-- GIVEN INFORMATION follows --
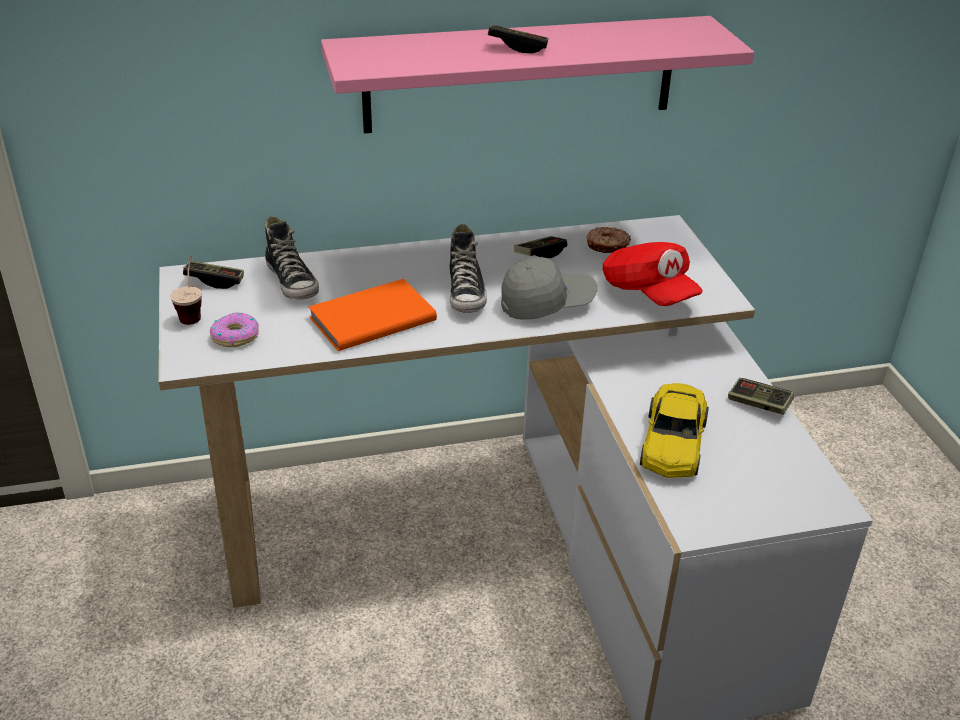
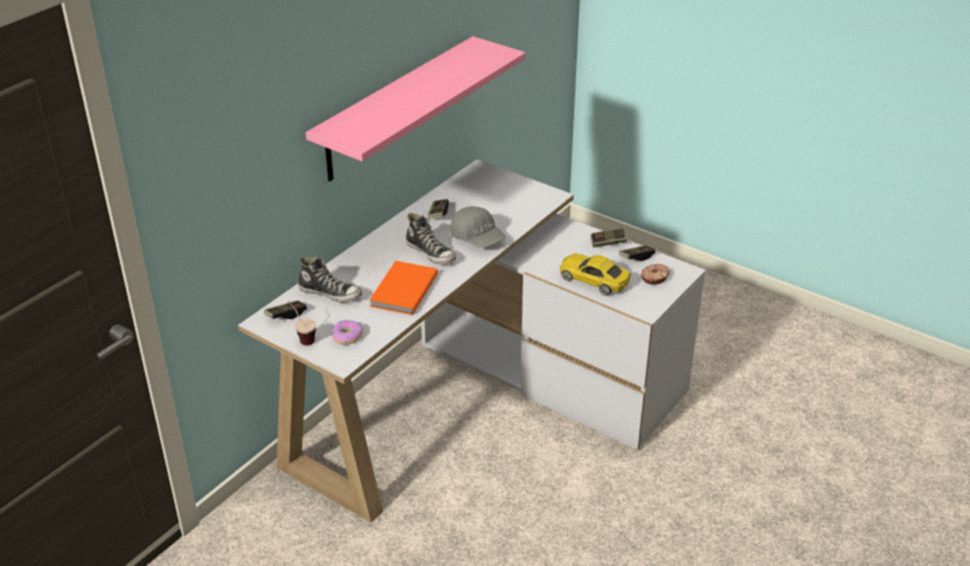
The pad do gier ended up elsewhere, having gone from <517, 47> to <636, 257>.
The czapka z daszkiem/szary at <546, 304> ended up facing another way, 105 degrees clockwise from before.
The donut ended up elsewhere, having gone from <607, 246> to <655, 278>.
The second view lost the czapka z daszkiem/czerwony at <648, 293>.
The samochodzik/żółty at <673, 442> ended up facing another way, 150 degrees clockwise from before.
-- GIVEN INFORMATION concluded --
### ACTIVITY
Taking the line that contains "The second view" as the first, reproduce every line through the end of the entries exactly.

### EXERCISE SOLUTION
The second view lost the czapka z daszkiem/czerwony at <648, 293>.
The samochodzik/żółty at <673, 442> ended up facing another way, 150 degrees clockwise from before.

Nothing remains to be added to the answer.